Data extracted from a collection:
○ ○ ○ ○
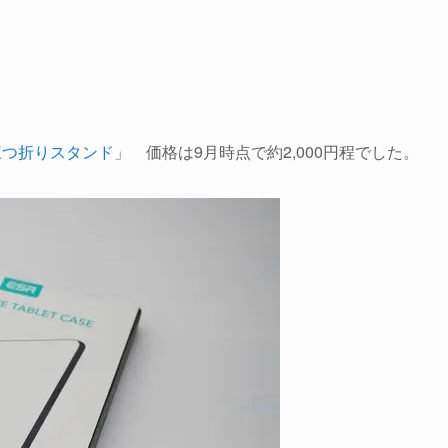
 三つ折りスタンド
」 価格は9月時点で約2,000円程でした。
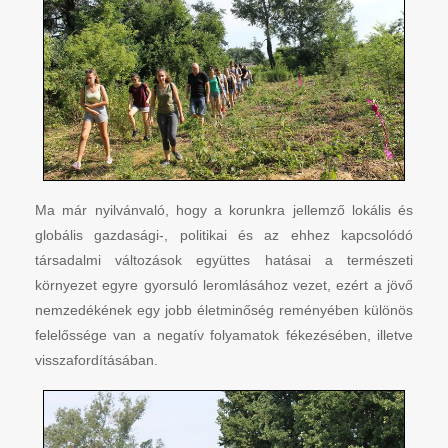
Ma már nyilvánvaló, hogy a korunkra jellemző lokális és
globális gazdasági-, politikai és az ehhez kapcsolódó
társadalmi változások együttes hatásai a természeti
környezet egyre gyorsuló leromlásához vezet, ezért a jövő
nemzedékének egy jobb életminőség reményében különös
felelőssége van a negatív folyamatok fékezésében, illetve
visszafordításában.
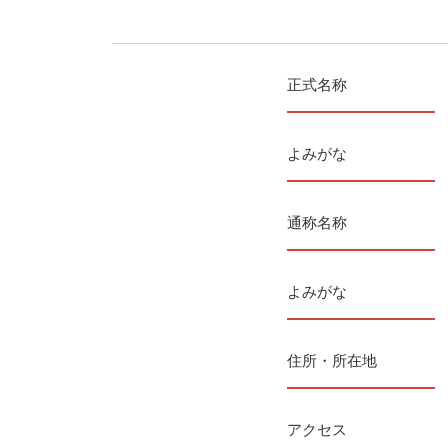
正式名称
よみがな
通称名称
よみがな
住所・所在地
アクセス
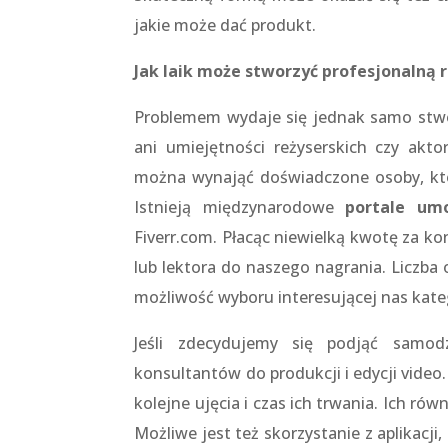
jakie może dać produkt.
Jak laik może stworzyć profesjonalną 
Problemem wydaje się jednak samo stworz
ani umiejętności reżyserskich czy akto
można wynająć doświadczone osoby, któr
Istnieją międzynarodowe
portale umo
Fiverr.com. Płacąc niewielką kwotę za k
lub lektora do naszego nagrania. Liczba 
możliwość wyboru interesującej nas katego
Jeśli zdecydujemy się podjąć samod
konsultantów do produkcji i edycji vide
kolejne ujęcia i czas ich trwania. Ich ró
Możliwe jest też skorzystanie z aplikacj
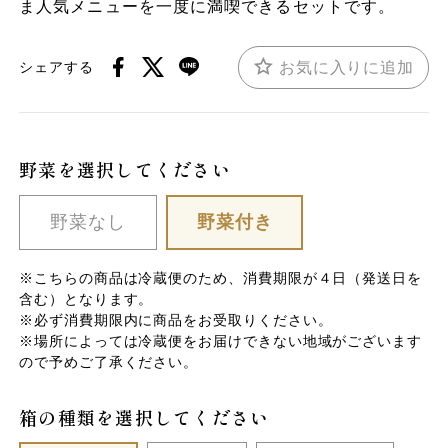
ま人気メニューを一度に満喫できるセットです。
お気に入りに追加
シェアする
野菜を選択してください
野菜なし
野菜付き
※こちらの商品は冷蔵便のため、消費期限が４日（発送日を
含む）となります。
※必ず消費期限内に商品をお受取りください。
※場所によっては冷蔵便をお届けできない地域がございます
ので予めご了承ください。
箱の種類を選択してください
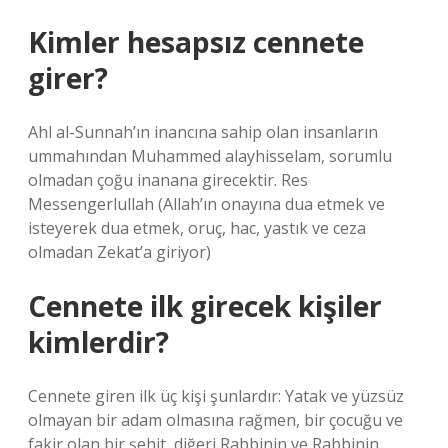
Kimler hesapsız cennete
girer?
Ahl al-Sunnah’ın inancına sahip olan insanların
ummahından Muhammed alayhisselam, sorumlu
olmadan çoğu inanana girecektir. Res
Messengerlullah (Allah’ın onayına dua etmek ve
isteyerek dua etmek, oruç, hac, yastık ve ceza
olmadan Zekat’a giriyor)
Cennete ilk girecek kişiler
kimlerdir?
Cennete giren ilk üç kişi şunlardır: Yatak ve yüzsüz
olmayan bir adam olmasına rağmen, bir çocuğu ve
fakir olan bir şehit, diğeri Rabbinin ve Rabbinin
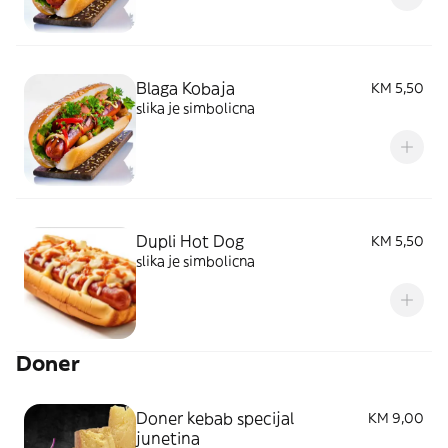
Blaga Kobaja
KM 5,50
slika je simbolicna
Dupli Hot Dog
KM 5,50
slika je simbolicna
Doner
Doner kebab specijal
KM 9,00
junetina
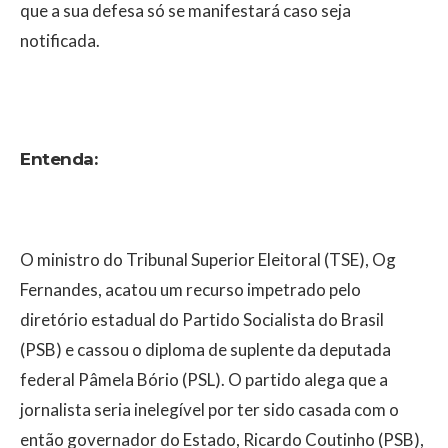
que a sua defesa só se manifestará caso seja
notificada.
Entenda:
O ministro do Tribunal Superior Eleitoral (TSE), Og
Fernandes, acatou um recurso impetrado pelo
diretório estadual do Partido Socialista do Brasil
(PSB) e cassou o diploma de suplente da deputada
federal Pâmela Bório (PSL). O partido alega que a
jornalista seria inelegível por ter sido casada com o
então governador do Estado, Ricardo Coutinho (PSB),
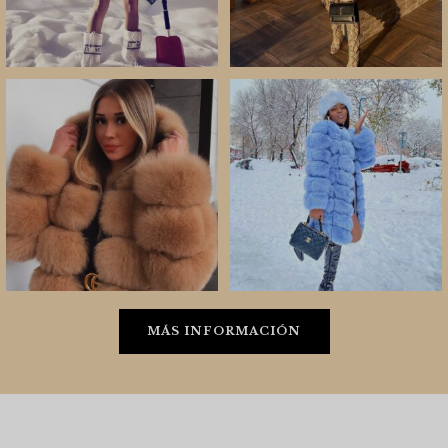
MÁS INFORMACIÓN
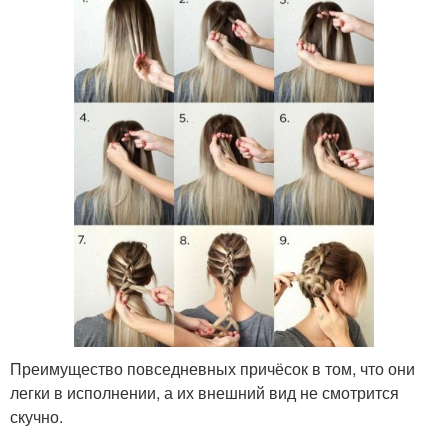
Преимущество повседневных причёсок в том, что они
легки в исполнении, а их внешний вид не смотрится
скучно.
○ ○ ○ ○
ASSIGNMENT:
From the line that contains "diretório estadual do" to the last line of the records above, copy each line exactly, both ends included, and leave the pictures out.

RESPONSE FOR THIS EXERCISE:
diretório estadual do Partido Socialista do Brasil
(PSB) e cassou o diploma de suplente da deputada
federal Pâmela Bório (PSL). O partido alega que a
jornalista seria inelegível por ter sido casada com o
então governador do Estado, Ricardo Coutinho (PSB),
MÁS INFORMACIÓN
Преимущество повседневных причёсок в том, что они
легки в исполнении, а их внешний вид не смотрится
скучно.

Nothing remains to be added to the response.